1/. Осажденные lgY антитела были повторно суспендированы к 10 мМ MES pH 5,6, затем подвергнуты диализу в течение ночи при 4°С против того же самого буфера. Образец был затем помещен в 1,5×20 см колонку, содержащую 40 μм АВХ смешанной кремниевой смолы /Дж.Т.Бейкер/. Протокол последующей очистки был аналогичен описанному для асцитной жидкости.

2/. Альтернативно, осадок, содержащий lgY, был повторно суспендирован в начальном буфере и затем вновь осажден с использованием насыщенного сульфата аммония /3:1 V/V/.

Осадок, содержащий lgY, был повторно суспендирован в небольшом объеме дистиллированной Н2О и помещен на хранение при 4°С до дальнейшего использования. Процедура иммобилизации для lgY цыплят описана в примере 10.

Пример 7

Изоляция последовательности ДНК, кодирующей пик III α-амидирующего фермента

Приготовление РНК:

Тотальная РНК была приготовлена из ткани мозговидной карциномы щитовидной железы крысы с использованием гуанидин-тиоцианатной процедуры.

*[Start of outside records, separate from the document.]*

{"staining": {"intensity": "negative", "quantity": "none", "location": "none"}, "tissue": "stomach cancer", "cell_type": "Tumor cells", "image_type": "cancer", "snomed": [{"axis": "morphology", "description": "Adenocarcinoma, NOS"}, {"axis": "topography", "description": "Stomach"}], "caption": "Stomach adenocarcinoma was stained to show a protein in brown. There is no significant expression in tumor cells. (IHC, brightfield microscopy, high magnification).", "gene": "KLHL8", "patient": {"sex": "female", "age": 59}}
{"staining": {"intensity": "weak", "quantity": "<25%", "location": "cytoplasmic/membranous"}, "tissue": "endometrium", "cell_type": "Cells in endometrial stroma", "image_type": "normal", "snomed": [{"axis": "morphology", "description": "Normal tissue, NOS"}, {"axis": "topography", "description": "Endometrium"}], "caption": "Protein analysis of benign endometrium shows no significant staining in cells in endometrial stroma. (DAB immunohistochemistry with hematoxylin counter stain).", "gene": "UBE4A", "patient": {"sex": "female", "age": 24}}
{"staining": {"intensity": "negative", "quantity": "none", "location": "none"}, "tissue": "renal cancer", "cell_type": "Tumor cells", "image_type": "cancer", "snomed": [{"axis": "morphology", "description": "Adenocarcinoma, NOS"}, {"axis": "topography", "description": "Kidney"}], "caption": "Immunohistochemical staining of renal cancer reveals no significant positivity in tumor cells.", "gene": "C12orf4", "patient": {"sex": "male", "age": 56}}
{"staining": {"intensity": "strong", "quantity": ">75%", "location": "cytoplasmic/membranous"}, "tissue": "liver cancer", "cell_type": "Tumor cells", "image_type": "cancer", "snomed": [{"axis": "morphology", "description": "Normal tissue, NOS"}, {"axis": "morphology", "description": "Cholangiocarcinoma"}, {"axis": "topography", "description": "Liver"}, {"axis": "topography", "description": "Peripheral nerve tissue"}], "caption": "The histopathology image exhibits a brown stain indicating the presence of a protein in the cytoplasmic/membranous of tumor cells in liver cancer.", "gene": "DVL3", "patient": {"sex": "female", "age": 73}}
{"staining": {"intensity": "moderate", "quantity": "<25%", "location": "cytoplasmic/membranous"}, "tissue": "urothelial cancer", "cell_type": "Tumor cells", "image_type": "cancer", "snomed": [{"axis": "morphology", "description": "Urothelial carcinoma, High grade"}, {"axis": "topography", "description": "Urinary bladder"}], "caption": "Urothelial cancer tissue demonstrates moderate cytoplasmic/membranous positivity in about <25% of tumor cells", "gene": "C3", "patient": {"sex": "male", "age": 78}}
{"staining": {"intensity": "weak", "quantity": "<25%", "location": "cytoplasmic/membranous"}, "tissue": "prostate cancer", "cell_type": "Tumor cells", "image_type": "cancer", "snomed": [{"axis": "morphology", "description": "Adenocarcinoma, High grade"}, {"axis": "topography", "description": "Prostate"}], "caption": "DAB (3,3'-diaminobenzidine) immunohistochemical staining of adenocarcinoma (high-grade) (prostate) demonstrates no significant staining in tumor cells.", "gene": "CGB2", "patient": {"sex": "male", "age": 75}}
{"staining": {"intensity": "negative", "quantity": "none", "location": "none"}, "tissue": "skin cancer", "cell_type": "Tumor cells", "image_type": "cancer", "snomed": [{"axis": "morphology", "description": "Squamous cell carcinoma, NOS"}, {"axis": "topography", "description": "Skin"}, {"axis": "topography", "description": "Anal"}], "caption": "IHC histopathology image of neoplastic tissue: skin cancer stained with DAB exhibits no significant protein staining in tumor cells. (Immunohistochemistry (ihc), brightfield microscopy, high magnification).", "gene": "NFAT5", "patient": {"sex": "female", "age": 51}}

Поли А+ РНК была выделена с помощью олиго d Т целлюлозы.

Синтез кДНК:

Двунитевая кДНК были приготовлена при помощи хорошо известных методов. Используя поли А РНК из ткани мозговидной карциномы щитовидной железы крысы в качестве матрицы и олиго dТ12-18 в качестве затравки, синтез первой нити был осуществлен ферментивной реакцией с обратной транскриптазой. кДНК и РНК были отделены и РНК разрушена с помощью щелочи. Синтез второй нити кДНК был самозатравлен с использованием ДНК полимеразы 1 E.coli. Переваривание нуклеазой S1 было использовано для удаления шпилечных петель в кДНК и для расщепления любых однонитевых областей кДНК. После реакции с ДНК полимеразой 1 для получения способствующих росту концов на кДНК, двунитевая кДНК была обработана метилазой EcoRI и S-аденозилметионином для метилирования сайтов EcoRI и защиты их от последующего ферментного расщепления. Линкеры ЕсоRI были лигированы к кДНК. Вслед за перевариванием ЕсоRI избыточные линкеры были удалены и кДНК была фракционирована по размеру на колонке с Сефарозой 4В. В результате первого синтеза были собраны молекулы размером более чем 500 п.о, в то время как во втором были объединены для клонирования молекулы размером более чем 1000 пар оснований.

Конструирование библиотеки кДНК λgtll:

Вслед за синтезом двойной спирали кДНК с адаптированными связями молекулы были использованы для создания библиотек кДНК в векторе λgt ll. Это было осуществлено посредством лигирования кДНК с ДНК λgt ll, которая была расщеплена EcoRI и обработана фосфатом для предотвращения самолигирования вектора ДНК. Вслед за лигированием ДНК, рекомбинантные ДНК были упакованы in vitro для образования частиц инфекционного бактериофага. (Экстракты для упаковки имеются в виде промышленных препаратов лабораторий Библиотек или Клонтекс или могут быть приготовлены стандартными методами).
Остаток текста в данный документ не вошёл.